=== Records for this task ===

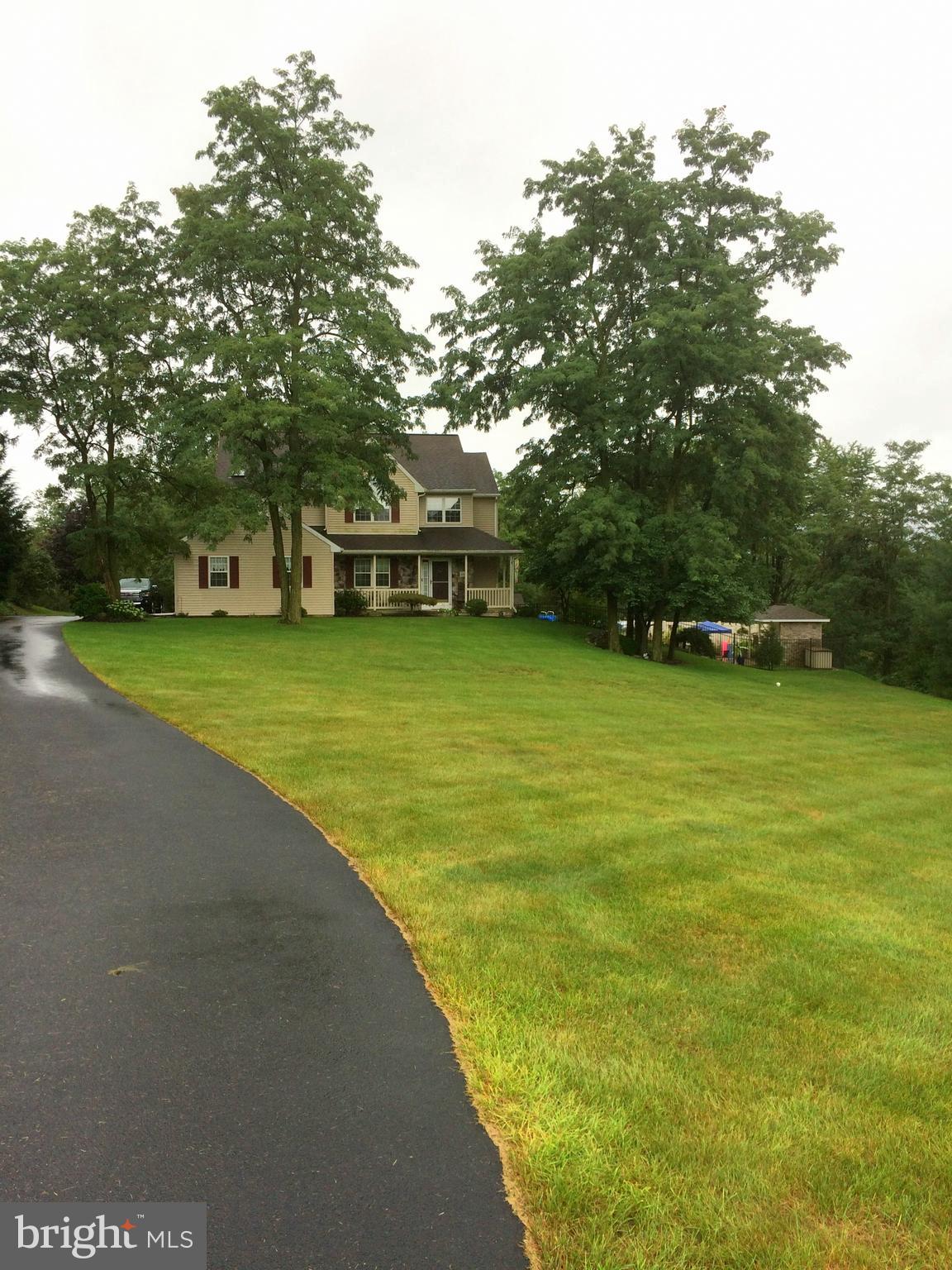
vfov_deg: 61.7
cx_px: 476
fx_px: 1063
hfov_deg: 48.2
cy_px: 635
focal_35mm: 29
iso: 32
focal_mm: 4.15
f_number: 2.2
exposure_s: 1/169
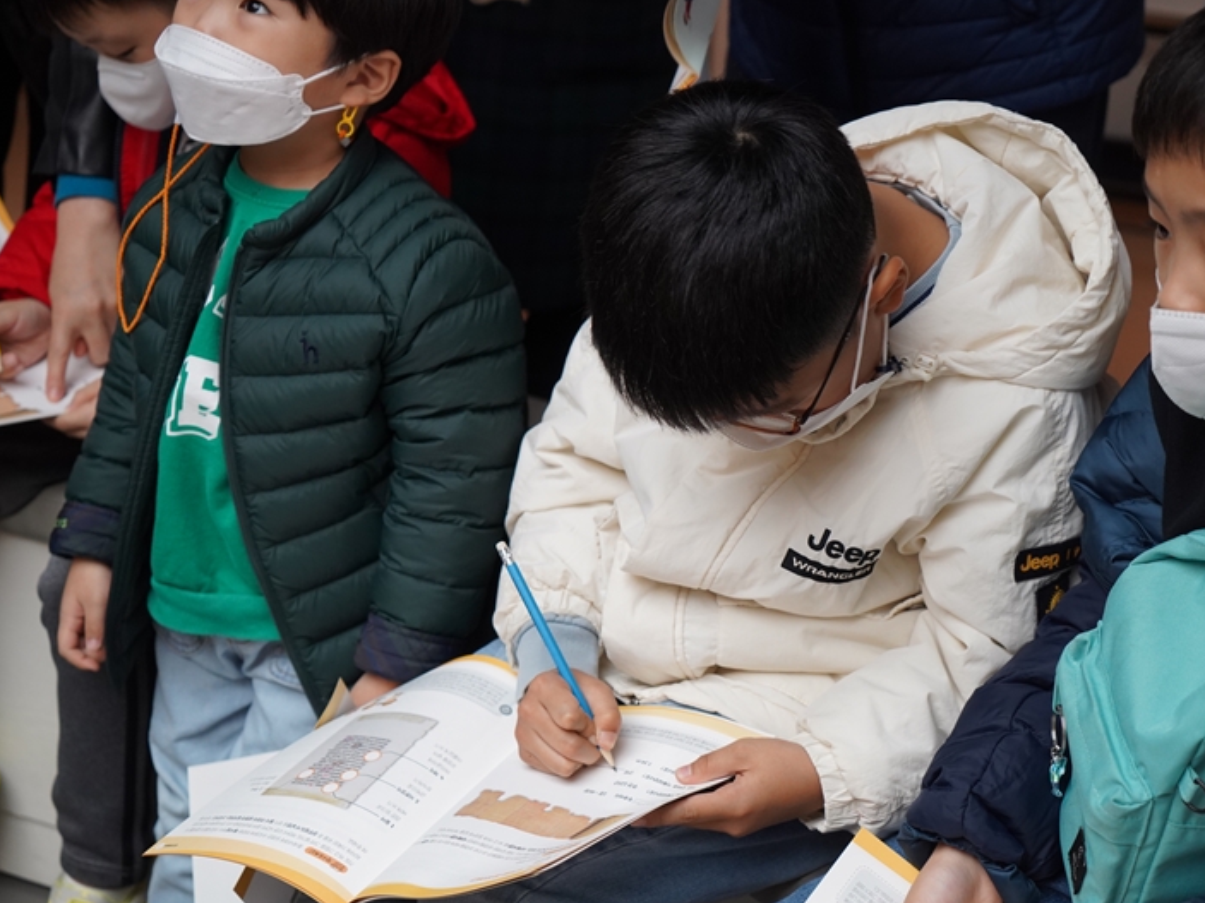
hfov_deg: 33.2
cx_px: 668
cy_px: 453
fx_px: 2019
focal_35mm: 58
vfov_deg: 25.2
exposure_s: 1/160
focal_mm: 53
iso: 2000
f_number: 4
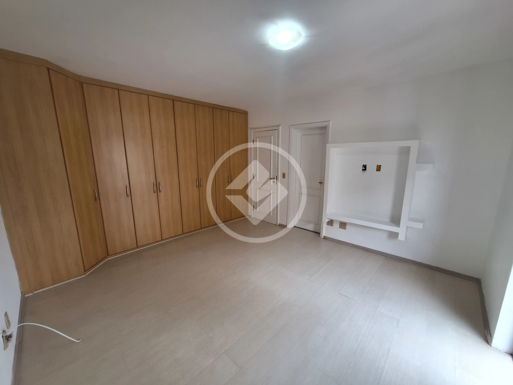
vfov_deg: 89.9
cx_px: 256
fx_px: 193
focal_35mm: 13
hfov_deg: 106.2
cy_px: 192
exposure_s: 1/40
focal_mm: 1.74
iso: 64
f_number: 2.2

=== Exercise aim ===
Please restate the whole listing exactly, without any of its pictures.

=== Expected answer ===
vfov_deg: 61.7
cx_px: 476
fx_px: 1063
hfov_deg: 48.2
cy_px: 635
focal_35mm: 29
iso: 32
focal_mm: 4.15
f_number: 2.2
exposure_s: 1/169
hfov_deg: 33.2
cx_px: 668
cy_px: 453
fx_px: 2019
focal_35mm: 58
vfov_deg: 25.2
exposure_s: 1/160
focal_mm: 53
iso: 2000
f_number: 4
vfov_deg: 89.9
cx_px: 256
fx_px: 193
focal_35mm: 13
hfov_deg: 106.2
cy_px: 192
exposure_s: 1/40
focal_mm: 1.74
iso: 64
f_number: 2.2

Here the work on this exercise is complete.